Paul Manafort has struck out again in his efforts to get Special Counsel Robert Mueller’s case against him thrown out or curtailed on the basis that Mueller’s investigation was improper.
U.S. District Judge Amy Berman Jackson on Tuesday denied Manafort’s request that she throw out the indictment brought in the criminal case against him in Washington D.C. She had previously thrown out a civil lawsuit Manafort filed against Mueller seeking to narrow his investigation. Manafort’s motion to dismiss the case Mueller brought against him in Virginia is still pending.
Manafort had argued that since the charges Mueller brought against him stemmed from Ukraine lobbying work predating the 2016 campaign, they were outside the scope of the Russian collusion investigation for which Mueller had been appointed. Jackson, in her 36-page opinion, rejected Manafort’s claims that the Ukraine business dealings were outside Mueller’s scope.
Referring to Mueller’s appointment order, she said that the charges fell “squarely within that portion of the authority granted to the Special Counsel that Manafort finds unobjectionable: the order to investigate ‘any links and/or coordination between the Russian government and individuals associated with the campaign.’ (Manafort had also challenged the provision of the appointment order that said that Mueller could investigate matters “that arose or may arise directly” from the probe).
Additionally, Jackson said that the Justice Department regulations created for special counsel investigations are not enforceable for defendants in court.
She added said that it appeared, nonetheless, that Mueller had followed those regulations.
“He was appointed to take over an existing investigation, and it appears from the chronology and the written record that the matters contained in the Superseding Indictment were already a part of the ongoing inquiry that was lawfully transferred to the Special Counsel by the Department of Justice in May of 2017,” she said.
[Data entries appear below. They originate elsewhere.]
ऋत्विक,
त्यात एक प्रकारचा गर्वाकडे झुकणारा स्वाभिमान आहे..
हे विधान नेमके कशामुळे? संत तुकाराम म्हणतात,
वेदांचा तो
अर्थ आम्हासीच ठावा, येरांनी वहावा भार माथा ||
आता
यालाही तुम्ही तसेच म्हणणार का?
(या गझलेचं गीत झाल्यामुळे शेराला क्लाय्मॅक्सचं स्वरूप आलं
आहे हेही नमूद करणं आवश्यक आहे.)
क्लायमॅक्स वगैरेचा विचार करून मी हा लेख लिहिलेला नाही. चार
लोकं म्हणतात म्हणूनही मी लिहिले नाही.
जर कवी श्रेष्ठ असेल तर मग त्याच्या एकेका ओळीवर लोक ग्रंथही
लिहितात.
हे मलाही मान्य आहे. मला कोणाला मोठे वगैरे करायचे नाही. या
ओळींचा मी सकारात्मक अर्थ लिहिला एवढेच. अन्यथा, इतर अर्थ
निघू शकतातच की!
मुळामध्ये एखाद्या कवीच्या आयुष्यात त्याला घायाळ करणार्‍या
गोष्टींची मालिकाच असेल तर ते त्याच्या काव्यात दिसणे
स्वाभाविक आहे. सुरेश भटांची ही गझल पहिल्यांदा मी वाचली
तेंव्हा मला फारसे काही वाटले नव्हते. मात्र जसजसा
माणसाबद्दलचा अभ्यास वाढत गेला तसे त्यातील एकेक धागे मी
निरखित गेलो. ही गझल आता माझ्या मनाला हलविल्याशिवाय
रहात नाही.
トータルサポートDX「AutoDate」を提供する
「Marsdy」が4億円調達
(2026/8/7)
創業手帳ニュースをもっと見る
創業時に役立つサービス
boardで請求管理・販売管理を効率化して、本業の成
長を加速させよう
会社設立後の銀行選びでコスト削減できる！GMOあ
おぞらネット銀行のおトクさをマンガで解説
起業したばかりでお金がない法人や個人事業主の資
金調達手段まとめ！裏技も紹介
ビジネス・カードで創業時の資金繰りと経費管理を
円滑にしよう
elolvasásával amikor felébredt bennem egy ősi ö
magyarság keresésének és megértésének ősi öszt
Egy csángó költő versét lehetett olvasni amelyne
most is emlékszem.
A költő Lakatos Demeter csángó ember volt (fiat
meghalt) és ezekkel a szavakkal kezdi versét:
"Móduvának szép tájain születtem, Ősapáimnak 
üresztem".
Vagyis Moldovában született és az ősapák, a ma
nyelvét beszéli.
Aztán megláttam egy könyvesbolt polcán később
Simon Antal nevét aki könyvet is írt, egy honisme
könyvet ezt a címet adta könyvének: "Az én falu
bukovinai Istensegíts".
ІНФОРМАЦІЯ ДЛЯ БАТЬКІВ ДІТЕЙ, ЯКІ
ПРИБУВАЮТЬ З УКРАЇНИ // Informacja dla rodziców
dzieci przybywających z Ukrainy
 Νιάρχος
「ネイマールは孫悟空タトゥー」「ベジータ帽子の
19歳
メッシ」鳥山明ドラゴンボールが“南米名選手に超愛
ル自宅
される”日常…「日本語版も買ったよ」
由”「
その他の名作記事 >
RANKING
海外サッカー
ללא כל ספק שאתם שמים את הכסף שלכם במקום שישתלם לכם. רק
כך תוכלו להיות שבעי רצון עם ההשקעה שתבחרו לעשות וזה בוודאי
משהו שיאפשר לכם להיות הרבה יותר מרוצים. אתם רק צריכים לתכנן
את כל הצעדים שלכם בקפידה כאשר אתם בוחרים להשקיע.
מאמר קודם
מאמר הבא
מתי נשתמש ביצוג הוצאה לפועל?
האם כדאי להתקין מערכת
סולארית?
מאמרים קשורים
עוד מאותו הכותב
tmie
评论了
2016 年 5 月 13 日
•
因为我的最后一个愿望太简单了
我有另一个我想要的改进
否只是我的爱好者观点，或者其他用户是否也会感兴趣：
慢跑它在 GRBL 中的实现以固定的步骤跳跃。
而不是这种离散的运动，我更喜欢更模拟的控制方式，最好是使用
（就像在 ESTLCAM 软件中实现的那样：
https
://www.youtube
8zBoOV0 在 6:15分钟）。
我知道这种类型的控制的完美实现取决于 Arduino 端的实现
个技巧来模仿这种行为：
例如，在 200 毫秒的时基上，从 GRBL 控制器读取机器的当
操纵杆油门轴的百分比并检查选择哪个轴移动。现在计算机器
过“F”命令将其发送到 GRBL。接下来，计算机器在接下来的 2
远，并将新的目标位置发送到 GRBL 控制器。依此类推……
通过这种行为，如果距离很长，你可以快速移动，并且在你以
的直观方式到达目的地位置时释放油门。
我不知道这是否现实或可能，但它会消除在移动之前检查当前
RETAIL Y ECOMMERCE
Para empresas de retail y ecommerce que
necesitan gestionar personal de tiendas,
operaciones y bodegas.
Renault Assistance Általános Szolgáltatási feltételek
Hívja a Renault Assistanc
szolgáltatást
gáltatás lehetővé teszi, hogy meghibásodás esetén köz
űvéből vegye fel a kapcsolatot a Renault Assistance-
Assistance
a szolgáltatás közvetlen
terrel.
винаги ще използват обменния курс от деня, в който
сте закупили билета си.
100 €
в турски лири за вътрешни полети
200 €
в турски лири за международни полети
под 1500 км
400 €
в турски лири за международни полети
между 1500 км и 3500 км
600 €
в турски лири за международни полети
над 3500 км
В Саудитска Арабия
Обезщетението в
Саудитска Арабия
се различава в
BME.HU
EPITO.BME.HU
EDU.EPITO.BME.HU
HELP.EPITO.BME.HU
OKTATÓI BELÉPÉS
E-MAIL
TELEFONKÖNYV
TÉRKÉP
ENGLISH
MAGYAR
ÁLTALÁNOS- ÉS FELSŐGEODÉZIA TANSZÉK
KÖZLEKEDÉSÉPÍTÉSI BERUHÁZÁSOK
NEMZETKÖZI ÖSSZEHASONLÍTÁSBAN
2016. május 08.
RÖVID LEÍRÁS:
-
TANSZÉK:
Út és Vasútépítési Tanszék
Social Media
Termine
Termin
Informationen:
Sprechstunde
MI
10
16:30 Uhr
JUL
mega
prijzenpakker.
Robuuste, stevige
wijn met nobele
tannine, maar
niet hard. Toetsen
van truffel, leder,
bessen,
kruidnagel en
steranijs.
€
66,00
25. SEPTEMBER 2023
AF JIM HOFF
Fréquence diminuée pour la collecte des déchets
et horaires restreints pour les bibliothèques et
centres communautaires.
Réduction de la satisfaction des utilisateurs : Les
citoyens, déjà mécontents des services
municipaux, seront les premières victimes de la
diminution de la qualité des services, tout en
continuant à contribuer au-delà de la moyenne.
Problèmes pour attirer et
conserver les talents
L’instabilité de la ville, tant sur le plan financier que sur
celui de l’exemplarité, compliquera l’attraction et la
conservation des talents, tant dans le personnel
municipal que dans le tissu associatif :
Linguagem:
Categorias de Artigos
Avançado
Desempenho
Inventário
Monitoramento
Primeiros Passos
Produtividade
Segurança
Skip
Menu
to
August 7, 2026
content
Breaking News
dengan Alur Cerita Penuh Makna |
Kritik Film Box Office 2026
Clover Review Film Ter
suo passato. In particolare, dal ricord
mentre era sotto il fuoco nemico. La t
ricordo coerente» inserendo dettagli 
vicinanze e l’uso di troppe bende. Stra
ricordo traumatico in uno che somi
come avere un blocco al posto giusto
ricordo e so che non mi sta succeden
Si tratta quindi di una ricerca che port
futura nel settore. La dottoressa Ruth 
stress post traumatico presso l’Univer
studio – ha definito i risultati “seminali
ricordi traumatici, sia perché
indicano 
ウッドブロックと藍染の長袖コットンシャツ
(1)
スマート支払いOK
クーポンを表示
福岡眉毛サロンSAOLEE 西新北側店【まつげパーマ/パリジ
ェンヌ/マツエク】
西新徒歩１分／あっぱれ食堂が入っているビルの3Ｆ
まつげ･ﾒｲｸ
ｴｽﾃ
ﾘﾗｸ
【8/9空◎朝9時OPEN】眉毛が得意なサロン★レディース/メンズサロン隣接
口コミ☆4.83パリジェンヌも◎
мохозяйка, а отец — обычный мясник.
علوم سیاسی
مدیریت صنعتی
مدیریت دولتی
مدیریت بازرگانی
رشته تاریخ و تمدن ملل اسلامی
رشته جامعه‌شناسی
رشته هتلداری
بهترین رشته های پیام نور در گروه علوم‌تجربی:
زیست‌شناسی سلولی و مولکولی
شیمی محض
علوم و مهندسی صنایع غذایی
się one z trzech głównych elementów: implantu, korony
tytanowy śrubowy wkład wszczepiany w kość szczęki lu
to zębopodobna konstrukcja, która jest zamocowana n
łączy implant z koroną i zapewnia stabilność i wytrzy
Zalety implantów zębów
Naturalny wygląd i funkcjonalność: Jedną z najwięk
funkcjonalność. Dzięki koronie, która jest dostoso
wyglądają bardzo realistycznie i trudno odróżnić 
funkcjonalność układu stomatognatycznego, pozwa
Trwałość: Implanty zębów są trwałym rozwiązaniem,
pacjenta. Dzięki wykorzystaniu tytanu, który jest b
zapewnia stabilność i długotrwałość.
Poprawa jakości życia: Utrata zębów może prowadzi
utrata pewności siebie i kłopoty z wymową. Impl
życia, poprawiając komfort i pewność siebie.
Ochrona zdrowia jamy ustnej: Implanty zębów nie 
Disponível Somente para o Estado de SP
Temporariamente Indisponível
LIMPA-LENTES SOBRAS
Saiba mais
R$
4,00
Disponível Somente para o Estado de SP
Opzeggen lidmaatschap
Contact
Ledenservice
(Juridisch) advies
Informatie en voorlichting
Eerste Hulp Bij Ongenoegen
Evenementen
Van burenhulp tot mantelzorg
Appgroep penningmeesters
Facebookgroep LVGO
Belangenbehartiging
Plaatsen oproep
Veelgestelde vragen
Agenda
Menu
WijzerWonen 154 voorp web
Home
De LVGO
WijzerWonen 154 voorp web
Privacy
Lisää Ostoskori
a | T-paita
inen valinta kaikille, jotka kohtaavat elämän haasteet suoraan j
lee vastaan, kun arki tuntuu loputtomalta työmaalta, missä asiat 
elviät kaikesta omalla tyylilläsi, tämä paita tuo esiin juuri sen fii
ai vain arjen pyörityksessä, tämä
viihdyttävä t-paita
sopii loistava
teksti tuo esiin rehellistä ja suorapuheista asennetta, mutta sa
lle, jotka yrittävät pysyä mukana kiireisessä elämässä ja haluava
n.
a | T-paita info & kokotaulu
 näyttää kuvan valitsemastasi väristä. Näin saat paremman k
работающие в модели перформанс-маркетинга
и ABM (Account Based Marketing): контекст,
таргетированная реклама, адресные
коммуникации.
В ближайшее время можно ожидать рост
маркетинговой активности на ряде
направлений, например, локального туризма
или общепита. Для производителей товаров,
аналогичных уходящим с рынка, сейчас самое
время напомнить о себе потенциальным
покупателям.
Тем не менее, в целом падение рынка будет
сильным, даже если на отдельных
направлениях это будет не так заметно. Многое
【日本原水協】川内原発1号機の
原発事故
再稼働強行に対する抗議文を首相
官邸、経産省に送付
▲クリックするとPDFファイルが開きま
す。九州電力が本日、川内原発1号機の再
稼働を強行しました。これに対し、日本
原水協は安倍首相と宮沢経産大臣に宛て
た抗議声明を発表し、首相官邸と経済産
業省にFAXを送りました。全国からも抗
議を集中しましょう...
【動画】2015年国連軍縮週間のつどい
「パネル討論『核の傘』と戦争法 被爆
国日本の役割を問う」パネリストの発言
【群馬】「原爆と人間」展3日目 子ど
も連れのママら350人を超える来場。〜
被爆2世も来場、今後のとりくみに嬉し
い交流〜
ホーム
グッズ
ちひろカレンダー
Manafort, a former chairman for the Trump campaign, has been charged in D.C. with money laundering, failure to register foreign lobbying and false statements. He has pleaded not guilty in that case, as well as in the charges that included bank fraud and tax fraud that were brought against him in Virginia.
Jackson said that she could have denied Manafort’s request to dismiss on the fact alone that Manafort’s Ukraine dealings fell within the appointment’s order
“Who had connections to the Russian government? Who attended meetings on behalf of the campaign? Given the combination of his prominence within the campaign and his ties to Ukrainian officials supported by and operating out of Russia, as well as to Russian oligarchs, Manafort was an obvious person of interest,” Jackson wrote, while pointing to news stories about Manafort’s business relationship with the Russian oligarch Oleg Deripaska and about the Trump campaign’s move, while he was chair, to soften the GOP party platform’s stance towards Russia.
“Given what was being said publicly, the Special Counsel would have been remiss to ignore such an obvious potential link between the Trump campaign and the Russian government. Thus, the indictment falls well within the authority granted to the Special Counsel to conduct the ongoing investigation previously confirmed by the then-Director of the FBI before Congress,” the judge said.
She also brought up a once-secret August 2 memo Deputy Attorney General Rod Rosenstein wrote specifically confirming Mueller’s authority to investigate Manafort’s Ukraine-related allegations.
“So even in the unlikely event that the Acting Attorney General and the Special Counsel never discussed what the investigation included at the time of the appointment, the singular event that defendant insists would be necessary to make his indictment valid – an explicit referral of the specific matter to the Special Counsel – has taken place,” Jackson said. In a footnote, she also shot down Manafort’s request to any other records memorializing internal Justice Department discussions about Mueller’s scope.